Le Pen, the candidate for the Rassemblement National, was challenged for a while by the other far-right candidate, Zemmour. The latter finally scored 7% after a campaign that was both racist and in favour of ultra-liberal capitalism. Le Pen achieved 23.15% (460,000 more votes than in 2017). She scored mainly in small towns (especially those that have suffered from de-industrialisation) and in rural areas, particularly in the north and east of the country. On the other hand, among 18-24-year-olds Le Pen is far behind Mélenchon and Macron.

In reality, even if she uses the language “of the people” and talks about purchasing power, all her measures only take from the collective wage (social security, public services…) while giving some back to the bosses and to the rich by suppressing the bosses’ contributions. She is no longer in favour of retirement at 60 but at 62.

Her programme is, in fact, a huge scam for those who might believe in it. She is no better than Macron. And on top of that, she is in favour of banning strikes in some public services. Le Pen wants to intensify discrimination against foreigners, to deprive foreign workers of “social benefits” (even though they contribute and pay taxes). Her two main axes remain strengthening security policy and denouncing immigrants, all to protect the billionaires and try to divide the workers and the population.

So there must not be one more vote for Le Pen! Some will oppose her by abstaining, voting Macron, or voting blank.

The unions, the organisations of the workers’ movement, the associations of struggle, must prepare a day of warning strike as early as May – a massive and combative one, to show our strength against Macron, and even more so if it is Le Pen who gets in.

The need for a new fighting party of workers and youth

The Communist Party (PCF), which chose to present its own candidate in order to be able to make agreements with the Socialist Party in the legislative elections, got a very low score, despite the commitment of its militants. With 2.28% it got only 100,000 more votes than in 2007 when it got the lowest score ever recorded for the PCF. Its decline continues and its choice to stand has certainly contributed to Mélenchon not making it to the second round.

The traditional right-wing party, LR, collapsed to 4.8%; the PS to 1.75%; EELV (the Greens), which claims to be the champion of environmentalism, barely reached 4.6%. People are clearly fed up with these parties locked into electoral tactics.

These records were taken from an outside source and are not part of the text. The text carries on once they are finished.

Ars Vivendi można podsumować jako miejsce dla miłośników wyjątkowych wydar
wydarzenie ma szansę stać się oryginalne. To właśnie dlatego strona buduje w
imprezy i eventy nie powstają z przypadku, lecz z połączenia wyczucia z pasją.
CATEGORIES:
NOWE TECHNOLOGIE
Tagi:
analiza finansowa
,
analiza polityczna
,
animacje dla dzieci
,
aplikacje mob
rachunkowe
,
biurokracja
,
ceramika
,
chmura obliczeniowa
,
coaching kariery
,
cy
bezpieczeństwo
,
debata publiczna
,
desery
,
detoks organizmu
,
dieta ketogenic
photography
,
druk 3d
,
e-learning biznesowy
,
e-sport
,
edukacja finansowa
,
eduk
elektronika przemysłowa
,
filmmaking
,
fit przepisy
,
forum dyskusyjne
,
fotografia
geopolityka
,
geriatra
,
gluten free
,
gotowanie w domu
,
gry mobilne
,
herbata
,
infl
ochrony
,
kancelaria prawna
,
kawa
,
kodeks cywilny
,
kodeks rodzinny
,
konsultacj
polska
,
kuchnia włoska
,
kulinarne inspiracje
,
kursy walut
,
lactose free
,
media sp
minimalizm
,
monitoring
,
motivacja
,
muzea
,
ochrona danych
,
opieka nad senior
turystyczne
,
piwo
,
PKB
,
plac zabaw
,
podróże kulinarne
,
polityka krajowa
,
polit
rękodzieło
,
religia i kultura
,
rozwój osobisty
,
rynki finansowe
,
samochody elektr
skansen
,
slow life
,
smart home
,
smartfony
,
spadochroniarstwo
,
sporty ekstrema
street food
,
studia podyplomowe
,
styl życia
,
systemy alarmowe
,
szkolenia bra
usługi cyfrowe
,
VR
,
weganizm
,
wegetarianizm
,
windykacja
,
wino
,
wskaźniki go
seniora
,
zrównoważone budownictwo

Millions of people can continue to gain confidence if Mélenchon’s Union Populaire offers a real possibility to be a tool to change society. And among them, there are tens of thousands who want to go further – who want both to discuss the situation, in order to change it and to act.

Some leaders of France Insoumise talk about better structuring the movement, and better organising it. This is a good thing. This is what France Insoumise should have done as early as 2017, as Gauche révolutionnaire (CWI  France) proposed. France Insoumise would then have been more effective in the presidential campaign and could have fetched the few hundred thousand votes that it was short of on 10 April.

We must open this debate now, it is fundamental for the coming struggles, as much as for the legislative elections. The possibility of building a broad party of workers and youth, a mass party of struggle against capitalism, a democratic, militant party, is real.

We will be able to discuss both the actions and the programme, and how to replace this society based on exploitation and submitting to the dictatorship of profit. We need a party that fights against capitalism, to replace it with socialism, where the economy is publicly owned, under the democratic control of the workers, for the satisfaction of the needs of all.

Such a change will come about through a mass revolutionary movement, and by organising now to prepare for it. This is why, while continuing to support the FI/UP and campaigning for the idea that they launch a new party, we continue to build our revolutionary party, which fights to end capitalism and the taking of power by the workers to build socialism.